→ **Problem requirements**
From the records below, print word for word the lines that begin at the one containing "###Installation" and run through the one containing "Download files and", including both of those lines.

==*==

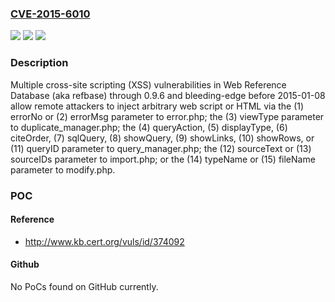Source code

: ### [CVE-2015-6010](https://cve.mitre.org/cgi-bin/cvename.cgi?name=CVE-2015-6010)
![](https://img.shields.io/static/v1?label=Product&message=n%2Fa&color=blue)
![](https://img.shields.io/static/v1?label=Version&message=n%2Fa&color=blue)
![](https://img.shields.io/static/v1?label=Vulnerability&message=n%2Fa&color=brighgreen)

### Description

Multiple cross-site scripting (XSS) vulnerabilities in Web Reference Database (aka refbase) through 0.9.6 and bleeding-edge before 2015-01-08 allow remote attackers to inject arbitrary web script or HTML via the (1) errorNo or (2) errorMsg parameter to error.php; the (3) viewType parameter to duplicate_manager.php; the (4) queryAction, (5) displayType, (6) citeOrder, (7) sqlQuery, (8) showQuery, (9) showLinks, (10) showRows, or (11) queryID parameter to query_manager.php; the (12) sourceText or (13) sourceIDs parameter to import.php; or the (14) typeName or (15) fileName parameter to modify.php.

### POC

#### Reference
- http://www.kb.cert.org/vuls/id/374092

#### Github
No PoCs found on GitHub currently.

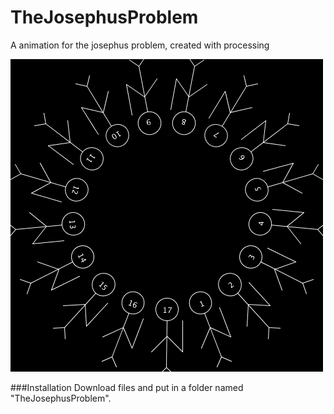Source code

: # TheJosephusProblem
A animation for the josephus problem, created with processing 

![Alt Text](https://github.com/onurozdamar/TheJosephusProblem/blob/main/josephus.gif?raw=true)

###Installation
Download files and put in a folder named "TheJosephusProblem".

==*==

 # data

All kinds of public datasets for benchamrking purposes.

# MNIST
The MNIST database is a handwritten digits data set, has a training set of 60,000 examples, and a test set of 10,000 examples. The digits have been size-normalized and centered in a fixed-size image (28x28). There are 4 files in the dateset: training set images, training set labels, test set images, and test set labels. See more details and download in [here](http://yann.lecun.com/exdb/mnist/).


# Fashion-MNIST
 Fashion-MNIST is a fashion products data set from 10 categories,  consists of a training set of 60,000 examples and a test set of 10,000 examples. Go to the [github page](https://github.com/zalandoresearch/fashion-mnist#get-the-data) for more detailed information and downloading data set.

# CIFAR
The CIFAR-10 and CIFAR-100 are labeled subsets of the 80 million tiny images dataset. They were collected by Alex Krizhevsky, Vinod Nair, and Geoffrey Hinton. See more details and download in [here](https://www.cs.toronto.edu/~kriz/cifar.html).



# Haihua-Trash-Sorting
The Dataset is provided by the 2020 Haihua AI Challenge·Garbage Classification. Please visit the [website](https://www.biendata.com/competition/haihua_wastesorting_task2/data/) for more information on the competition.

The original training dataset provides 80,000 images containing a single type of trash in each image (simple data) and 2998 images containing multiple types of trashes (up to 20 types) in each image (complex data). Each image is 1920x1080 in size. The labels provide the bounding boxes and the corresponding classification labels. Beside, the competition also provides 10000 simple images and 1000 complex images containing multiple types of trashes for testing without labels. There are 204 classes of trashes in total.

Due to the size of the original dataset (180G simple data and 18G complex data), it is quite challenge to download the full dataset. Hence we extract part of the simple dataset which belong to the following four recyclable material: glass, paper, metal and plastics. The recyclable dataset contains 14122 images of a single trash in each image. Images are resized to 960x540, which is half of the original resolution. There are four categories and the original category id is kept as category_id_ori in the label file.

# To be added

==*==

→ **Response**
###Installation
Download files and put in a folder named "TheJosephusProblem".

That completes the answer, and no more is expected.